* Work to be completed
Scan the lines below and report each one containing "Schutz" by copying it.
** Records follows **
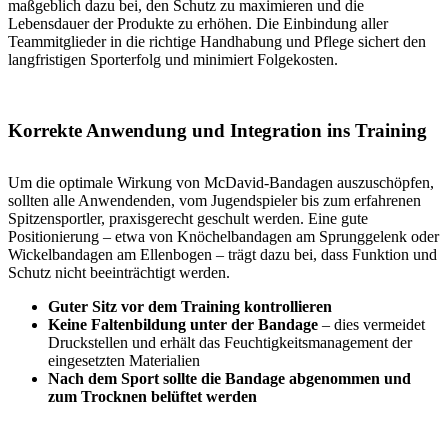
maßgeblich dazu bei, den Schutz zu maximieren und die
Lebensdauer der Produkte zu erhöhen. Die Einbindung aller
Teammitglieder in die richtige Handhabung und Pflege sichert den
langfristigen Sporterfolg und minimiert Folgekosten.
Korrekte Anwendung und Integration ins Training
Um die optimale Wirkung von McDavid-Bandagen auszuschöpfen,
sollten alle Anwendenden, vom Jugendspieler bis zum erfahrenen
Spitzensportler, praxisgerecht geschult werden. Eine gute
Positionierung – etwa von Knöchelbandagen am Sprunggelenk oder
Wickelbandagen am Ellenbogen – trägt dazu bei, dass Funktion und
Schutz nicht beeinträchtigt werden.
Guter Sitz vor dem Training kontrollieren
Keine Faltenbildung unter der Bandage
– dies vermeidet
Druckstellen und erhält das Feuchtigkeitsmanagement der
eingesetzten Materialien
Nach dem Sport sollte die Bandage abgenommen und
zum Trocknen belüftet werden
** End of Records **
* Task response
maßgeblich dazu bei, den Schutz zu maximieren und die
Schutz nicht beeinträchtigt werden.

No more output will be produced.